Sloop oude boorplatforms is miljardenmarkt, maar hergebruik heeft z’n voordelen

Grote olie- en gasvelden in de Noordzee raken de komende jaren uitgeput. Veel boorplatforms zullen dus overbodig worden. De sloopbranche voorziet een miljardenbusiness, maar de producenten houden het geld voor deze decommissioning en abandonment, ofwel sluiten en netjes achterlaten, liever zo lang mogelijk op zak. Dat kan door ook de laatste restjes olie en gas op te boren, of door de platforms te gebruiken als spil in een netwerk van kleine velden.

Door Tijdo van der Zee

De cijfers spreken voor zich. Het ontmantelen van boorplatforms is een potentiële miljardenbusiness. Op het IIR-congres ‘Re-use & Decommissioning’ vorige week in Amsterdam schotelde Brian Nixon, directeur van Decom North Sea, zijn toehoorders indrukwekkende statistieken voor. Decom North Sea wordt gefinancierd door het bedrijfsleven en wordt tot eind 2011 ook gesteund door de Britse overheid. De organisatie richt zich op het ontsluiten van decommissioning-informatie en het bijeenbrengen van de verschillende spelers in de markt.

“Alleen al in het Britse continentale vlak wordt jaarlijks zo’n EUR 500 mln gespendeerd aan decommissioning en dit bedrag neemt toe”, schetst Nixon. “De komende tien jaar zou de markt alleen al op het Britse vlak kunnen groeien tot EUR 10 mrd.” Volgens Decom stonden er in 2009 op de Britse, de Noorse en Nederlandse continentale vlakken bijna 600 boorplatforms, waarvan 54% ouder was dan 15 jaar. “De gemiddelde leeftijd van gesloten platforms is momenteel 17 jaar. Decommisioning wordt dus heel belangrijk dit decennium.”

De ontwikkelingen rond het platform Brent Spar van Shell in de jaren ’90 markeren het begin van deze groeimarkt. Shell wilde dit platform na enkele decennia trouwe dienst laten afzinken in zee, maar Greenpeace wist dit te voorkomen door te claimen dat de zware metalen in het platform een milieuramp zouden veroorzaken. Hoewel later bleek dat Greenpeace stevig had gegoocheld met cijfers, leidde het incident wel tot nieuwe regels rond offshore platforms. In 1998 werd door Europese landen rond de Noordzee plus nog een aantal Europese landen afgesproken dat afzinken verboden werd en dat platforms voortaan netjes opgeruimd dienden te worden. Overigens geldt deze plicht in Nederland niet voor pijpleidingen en kabels van en naar het platform. Hierover kan de minister per project een beslissing nemen.

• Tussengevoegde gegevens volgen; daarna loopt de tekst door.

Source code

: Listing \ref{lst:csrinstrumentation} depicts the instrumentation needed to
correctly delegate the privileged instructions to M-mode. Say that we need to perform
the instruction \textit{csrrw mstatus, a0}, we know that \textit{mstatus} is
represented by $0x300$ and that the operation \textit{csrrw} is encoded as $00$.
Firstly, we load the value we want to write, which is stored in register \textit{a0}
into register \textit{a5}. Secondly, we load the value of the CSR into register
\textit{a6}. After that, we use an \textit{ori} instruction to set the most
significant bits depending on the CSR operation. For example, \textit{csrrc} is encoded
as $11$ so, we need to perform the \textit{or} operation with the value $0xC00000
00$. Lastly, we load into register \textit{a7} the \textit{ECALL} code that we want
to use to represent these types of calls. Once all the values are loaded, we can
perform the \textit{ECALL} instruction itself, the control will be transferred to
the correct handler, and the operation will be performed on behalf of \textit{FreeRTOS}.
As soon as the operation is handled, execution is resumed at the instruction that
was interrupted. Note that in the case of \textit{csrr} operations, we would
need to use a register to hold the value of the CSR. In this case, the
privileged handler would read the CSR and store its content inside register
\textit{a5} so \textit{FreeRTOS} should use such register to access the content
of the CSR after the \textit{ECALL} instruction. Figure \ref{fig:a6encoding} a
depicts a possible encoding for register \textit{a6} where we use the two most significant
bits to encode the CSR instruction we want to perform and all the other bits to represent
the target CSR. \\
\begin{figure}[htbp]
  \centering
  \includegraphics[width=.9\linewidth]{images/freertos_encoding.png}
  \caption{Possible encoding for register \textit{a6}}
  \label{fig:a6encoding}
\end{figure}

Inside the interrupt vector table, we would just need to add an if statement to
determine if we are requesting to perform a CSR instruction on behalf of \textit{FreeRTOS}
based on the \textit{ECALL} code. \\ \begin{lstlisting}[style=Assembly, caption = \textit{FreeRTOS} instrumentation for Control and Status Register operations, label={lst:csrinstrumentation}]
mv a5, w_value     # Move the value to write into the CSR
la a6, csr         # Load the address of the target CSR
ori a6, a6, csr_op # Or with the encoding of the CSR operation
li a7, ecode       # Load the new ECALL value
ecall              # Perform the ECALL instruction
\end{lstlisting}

Deze wetgeving en rooskleurige toekomstcijfers ten spijt, valt het aantal platforms dat nu al daadwerkelijk afgebroken is een beetje tegen. Om weer op het Britse continentale vlak te blijven: in de jaren 2000 tot en met 2009 werden daar 22 grote installaties opgeruimd, iets meer dan twee per jaar. In het Nederlandse vlak staan “ruim 130 intstallaties, waarvan er minder dan een handvol is opgeruimd”, zegt Jelto Terpstra van de Nederlandse Olie en Gas Exploratie en Productie Associatie, Nogepa. “Doordat het nog zo weinig gebeurt, is het lastig om te profiteren van de leercurve. De prijzen blijven daardoor hoog”, zegt Nixon.

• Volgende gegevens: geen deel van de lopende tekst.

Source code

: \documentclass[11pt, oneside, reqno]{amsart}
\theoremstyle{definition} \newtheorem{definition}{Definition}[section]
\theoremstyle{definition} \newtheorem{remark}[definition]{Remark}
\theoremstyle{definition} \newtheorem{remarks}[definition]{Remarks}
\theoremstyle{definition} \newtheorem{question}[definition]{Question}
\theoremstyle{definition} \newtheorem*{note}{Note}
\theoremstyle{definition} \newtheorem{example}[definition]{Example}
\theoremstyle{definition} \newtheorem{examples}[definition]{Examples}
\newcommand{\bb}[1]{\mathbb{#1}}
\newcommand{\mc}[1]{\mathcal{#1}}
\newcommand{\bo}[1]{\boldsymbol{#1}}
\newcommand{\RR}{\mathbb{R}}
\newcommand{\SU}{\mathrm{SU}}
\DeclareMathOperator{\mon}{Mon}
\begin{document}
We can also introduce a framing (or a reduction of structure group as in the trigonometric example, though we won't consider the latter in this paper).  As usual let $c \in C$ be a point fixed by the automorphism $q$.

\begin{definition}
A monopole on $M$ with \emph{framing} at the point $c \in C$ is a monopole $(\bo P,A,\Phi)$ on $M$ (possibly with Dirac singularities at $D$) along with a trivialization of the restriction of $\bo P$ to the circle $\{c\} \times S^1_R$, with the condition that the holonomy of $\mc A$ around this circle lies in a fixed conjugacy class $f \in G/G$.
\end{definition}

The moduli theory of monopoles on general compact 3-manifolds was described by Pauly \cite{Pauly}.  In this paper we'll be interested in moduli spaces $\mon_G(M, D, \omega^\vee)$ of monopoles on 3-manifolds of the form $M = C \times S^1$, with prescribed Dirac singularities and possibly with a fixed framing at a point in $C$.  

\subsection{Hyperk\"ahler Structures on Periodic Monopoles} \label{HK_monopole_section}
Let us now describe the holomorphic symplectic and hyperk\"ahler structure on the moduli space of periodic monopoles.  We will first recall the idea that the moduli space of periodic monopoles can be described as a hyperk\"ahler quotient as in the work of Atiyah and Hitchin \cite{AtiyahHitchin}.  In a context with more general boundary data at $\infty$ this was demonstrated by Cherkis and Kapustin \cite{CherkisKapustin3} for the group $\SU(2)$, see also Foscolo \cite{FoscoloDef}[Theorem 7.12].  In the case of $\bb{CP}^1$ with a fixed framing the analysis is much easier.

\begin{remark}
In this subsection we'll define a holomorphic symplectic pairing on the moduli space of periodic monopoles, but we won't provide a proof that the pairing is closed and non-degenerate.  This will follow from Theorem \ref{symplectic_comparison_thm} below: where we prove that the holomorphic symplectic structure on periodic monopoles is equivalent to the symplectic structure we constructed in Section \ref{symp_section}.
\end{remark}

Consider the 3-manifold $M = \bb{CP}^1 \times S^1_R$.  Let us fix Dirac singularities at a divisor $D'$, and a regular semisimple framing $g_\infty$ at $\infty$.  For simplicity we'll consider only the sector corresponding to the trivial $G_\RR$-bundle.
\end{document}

En dat niet alleen. Die kosten lopen soms ook gierend uit de hand, zegt Thor Sterker van Platform Brokers. Platform Brokers werkte als onderaannemer van sloper Heerema mee aan de ontmanteling van North West Hutton van BP in de buurt van de Shetlandeilanden in 2009. In 1992 raamde men het opruimen van dit platform op EUR 41 mln. In 2005 was dit bedrag opgelopen tot EUR 189 mln. “Er zijn vaak te weinig gegevens waar je op kan vertrouwen, dat maakt het lastig om de kosten goed in te schatten”, zegt Sterker. “Je ziet wel dat de kleine platforms makkelijker binnen budget blijven, dan grote.”

Exploitanten moeten er dus vanaf het begin van de boring in hun begroting rekening mee houden dat ze op het eind nog forse kosten zullen hebben. Maar als puntje bij paaltje komt willen veel exploitanten deze decommissioning-kosten zo lang mogelijk uitstellen. Dat kan door bijvoorbeeld beter je best te doen om ook de laatste druppels olie en wolkjes gas uit het veld te persen. Al moet dat wel daadwerkelijk gebeuren, want de vergunning kan worden ingetrokken als er twee jaar geen significante activiteiten plaats vinden. Maar een platform kan ook in gebruik blijven door het als centraal element in een netwerk van kleine velden te laten meedraaien. Daarbij word gas uit kleine naastgelegen boortorentjes, of zelfs onderzeese installaties, in pijpleidingen vervoerd naar het grote platform, om daar opgewerkt te worden. Vandaar wordt het getransporteerd naar land.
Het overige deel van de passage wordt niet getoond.